As seen in the Best of Both Worlds, Disney’s first foray into theatrical concert movies, Miley comes off as alarmingly lacking in personality and stage presence, with a limited vocal range that is easily swallowed up in the overproduced songs she performs, both as herself and her TV alter ego, Hannah Montana. She claims “I’m a rock star” in her first number, but she doesn’t even sound convinced herself; I would say her performance is restrained, but that implies there is something to restrain.

Her seemingly endless set of generic, interchangeable and entirely disposable songs lumber along, and there is no explanation as to why she’s “Hannah” in the first part, “Miley” in the second. There is absolutely nothing different about either section, save for a blond wig.

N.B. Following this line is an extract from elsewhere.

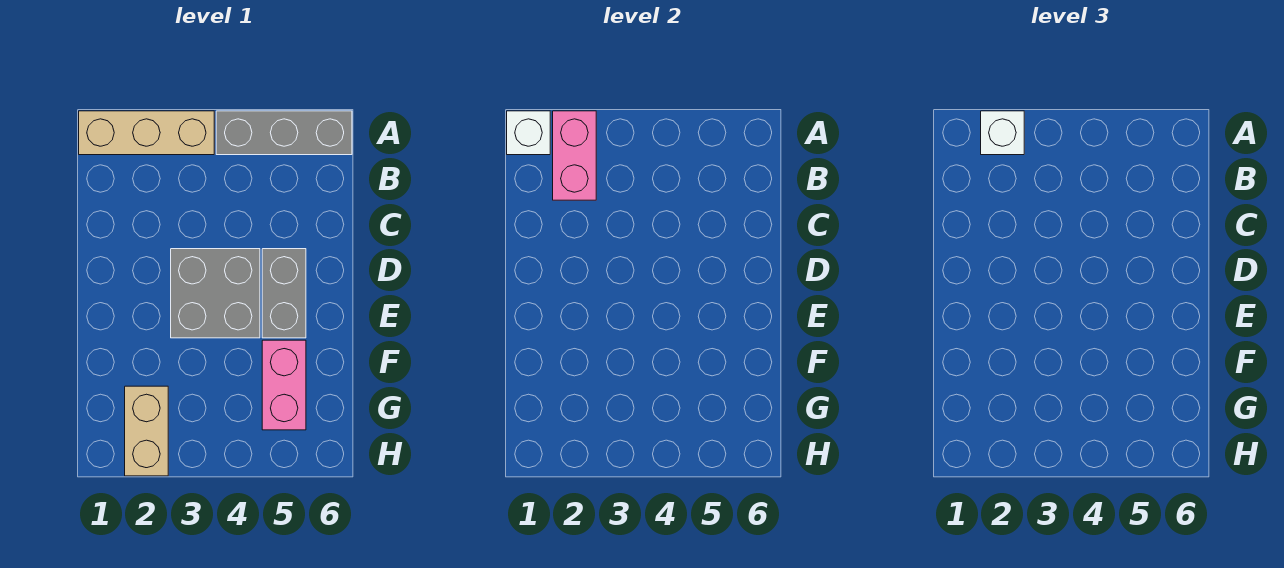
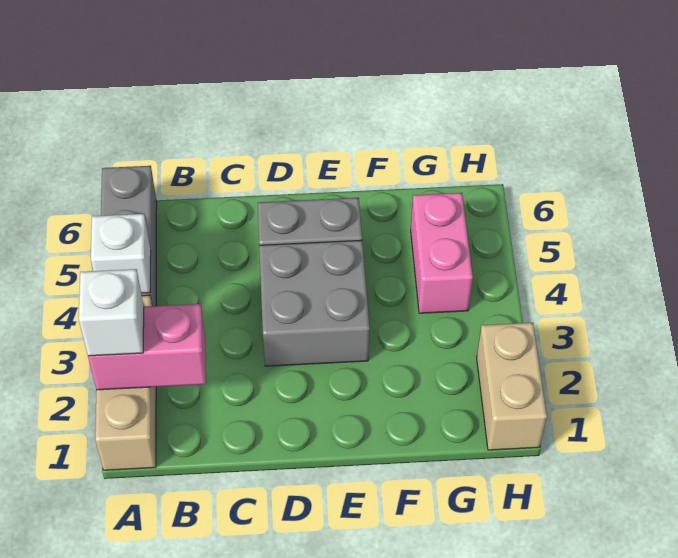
white 1x1 brick [507,111,550,155] -> white 1x1 brick moved to [91,214,151,293]
pink 1x2 brick [262,340,306,430] -> pink 1x2 brick turned to [411,193,473,313]
tan 1x2 brick [125,386,168,476] -> tan 1x2 brick turned to [477,323,547,450]

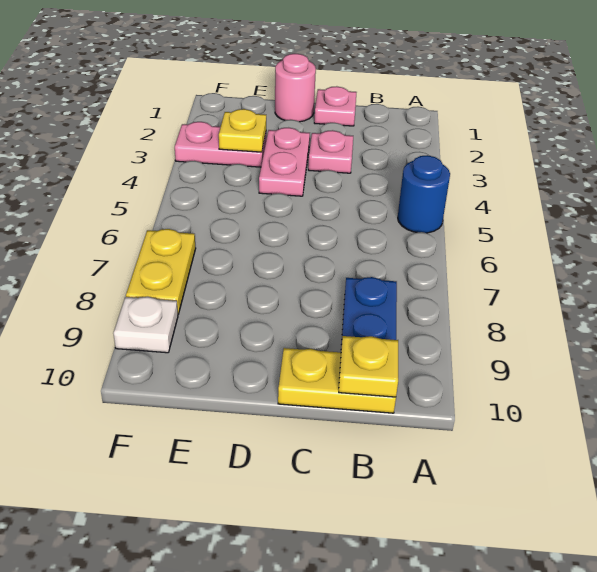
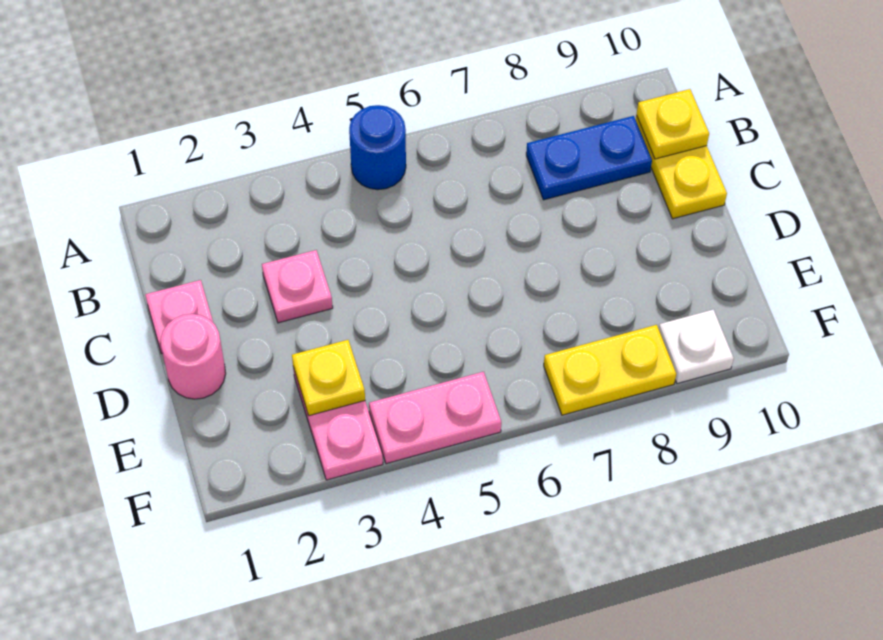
pink 1x2 plate [259,128,310,196] -> pink 1x2 plate moved to [369,372,501,464]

And then the tight-jeaned, hobbit-haired Jonas Brothers show up, proving that the vacuum of originality and/or talent heeds no gender lines in the stadium tonight.

(When it was released in theaters earlier this year, Best of Both Worlds was presented in 3-D. The DVD recreates that on a second disc (four sets of 3-D glasses come with the two-disc set), although save for the opening credits and a lone drum stick thrown in the air, the effects are minimal.)